─── DOCUMENT PASSAGE

My blast beats, faster than techno



Word up.

After the implosion of the greatest record label ever*, we shunned the rainspattered pavements of Bristol and ended up in Hyson Green, Nottingham for a year. There were some lows, to be sure - we came to be pretty familiar with the premises and workings of Notts CID - but the time was punctured by unarguable highs such as Heavenly live at the Narrowboat, the fact that Selectadisc was situated perfectly on the way to our bus stop home, and visits to watch Radford FC in the East Midlands Counties League, who at the time "boasted" none other than Devon White's brother Oliver at full back (come on, you didn't think we were going to sell out on you and adopt Forest or County, did you ?) The Narrowboat and Selectadisc are, inevitably, sadly no more (the latter presumably victim to the kind of "progress" that saw our last local record emporium replaced by yet another effing designer bakery) but we are pleased to report that Radford FC, at least, soldier on.

──────

According to the Nottingham blog post, which football club is still going? Please answer in a few words.

─── DATA EXTRACTS

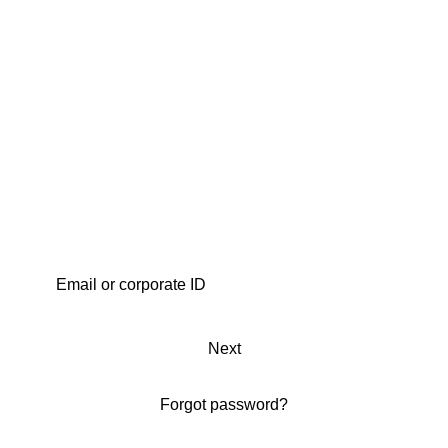
Next
Forgot password?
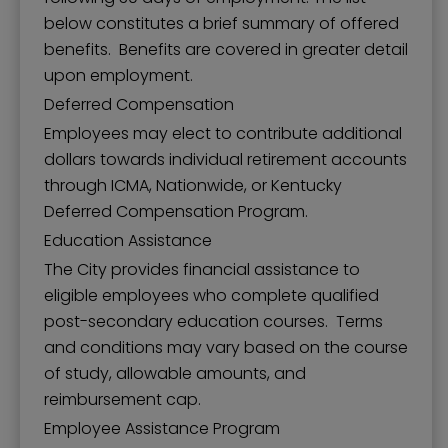
below constitutes a brief summary of offered
benefits. Benefits are covered in greater detail
upon employment.
Deferred Compensation
Employees may elect to contribute additional
dollars towards individual retirement accounts
through ICMA, Nationwide, or Kentucky
Deferred Compensation Program.
Education Assistance
The City provides financial assistance to
eligible employees who complete qualified
post-secondary education courses. Terms
and conditions may vary based on the course
of study, allowable amounts, and
reimbursement cap.
Employee Assistance Program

──────

| THE ANSWER |
Radford FC